Vectorize Medical Procedures for Semantic Search with TUSS, Gemini & pgVector

Created by

Thiago Vazzoler Loureiro

Last update

Last update 5 months ago

Description

This workflow vectorizes the TUSS (Terminologia Unificada da Saúde Suplementar) table by transforming medical procedures into vector embeddings ready for semantic search.

It automates the import of TUSS data, performs text preprocessing, and uses Google Gemini to generate vector embeddings. The resulting vectors can be stored in a vector database, such as PostgreSQL with pgvector, enabling efficient semantic queries across healthcare data.

What Problem Does This Solve?

Searching for medical procedures using traditional keyword matching is often imprecise. This workflow enhances the search experience by enabling semantic similarity search, which can retrieve more relevant results based on the meaning of the query instead of exact word matches.

How It Works

Import TUSS data: Load medical procedure entries from the TUSS table.
Preprocess text: Clean and prepare the text for embedding.
Generate embeddings: Use Google Gemini to convert each procedure into a semantic vector.
Store vectors: Save the output in a PostgreSQL database with the pgvector extension.

Prerequisites

An n8n instance (self-hosted).
A PostgreSQL database with the pgvector extension enabled.
Access to the Google Gemini API.
TUSS data in a structured format (CSV, database, or API source).

Customization Tips

You can adapt the preprocessing logic to your own language or domain-specific terms.

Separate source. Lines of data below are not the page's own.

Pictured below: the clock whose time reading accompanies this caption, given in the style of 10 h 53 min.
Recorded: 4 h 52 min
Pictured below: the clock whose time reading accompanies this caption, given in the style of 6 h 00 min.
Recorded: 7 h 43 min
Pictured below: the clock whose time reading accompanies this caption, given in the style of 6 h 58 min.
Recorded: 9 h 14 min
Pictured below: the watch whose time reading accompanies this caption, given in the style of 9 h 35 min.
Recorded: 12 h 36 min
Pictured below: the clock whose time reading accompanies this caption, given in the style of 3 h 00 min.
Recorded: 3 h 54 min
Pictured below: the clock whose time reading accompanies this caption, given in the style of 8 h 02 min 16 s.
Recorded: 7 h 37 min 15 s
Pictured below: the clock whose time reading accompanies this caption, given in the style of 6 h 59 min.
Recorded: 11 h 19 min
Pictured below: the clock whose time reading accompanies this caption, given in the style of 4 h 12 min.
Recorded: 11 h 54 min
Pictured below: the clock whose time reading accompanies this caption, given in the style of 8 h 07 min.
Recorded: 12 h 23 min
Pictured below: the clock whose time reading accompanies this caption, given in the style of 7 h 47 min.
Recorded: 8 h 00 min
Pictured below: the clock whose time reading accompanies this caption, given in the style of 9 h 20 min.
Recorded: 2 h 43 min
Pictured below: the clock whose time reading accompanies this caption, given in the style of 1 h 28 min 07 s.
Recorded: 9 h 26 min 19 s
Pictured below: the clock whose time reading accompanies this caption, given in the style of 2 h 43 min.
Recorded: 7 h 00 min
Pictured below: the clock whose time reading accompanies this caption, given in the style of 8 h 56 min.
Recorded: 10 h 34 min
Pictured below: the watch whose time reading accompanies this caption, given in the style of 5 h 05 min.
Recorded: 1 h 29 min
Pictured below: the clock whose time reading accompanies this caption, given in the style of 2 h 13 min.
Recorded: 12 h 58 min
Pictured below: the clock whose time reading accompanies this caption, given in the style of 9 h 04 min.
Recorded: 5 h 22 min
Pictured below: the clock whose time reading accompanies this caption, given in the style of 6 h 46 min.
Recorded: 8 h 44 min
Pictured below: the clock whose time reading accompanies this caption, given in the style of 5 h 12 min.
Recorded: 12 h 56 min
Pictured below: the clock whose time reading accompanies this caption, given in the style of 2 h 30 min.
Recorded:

Swap Google Gemini with another embedding model, such as OpenAI or Cohere.

Adjust the chunking logic to control the granularity of semantic representation.

Setup Instructions

Prepare a source (database or CSV) with TUSS data. You need at least two fields:

CD_ITEM (Medical procedure code)
DS_ITEM (Medical procedure description)

Configure your Oracle or PostgreSQL database credentials in the Credentials section of n8n.

Make sure your PostgreSQL database has pgVector installed.

Replace the placeholder table and column names with your actual TUSS table.

Connect your Google Gemini credentials (via OpenAI proxy or official connector).

Run the workflow to vectorize all medical procedure descriptions.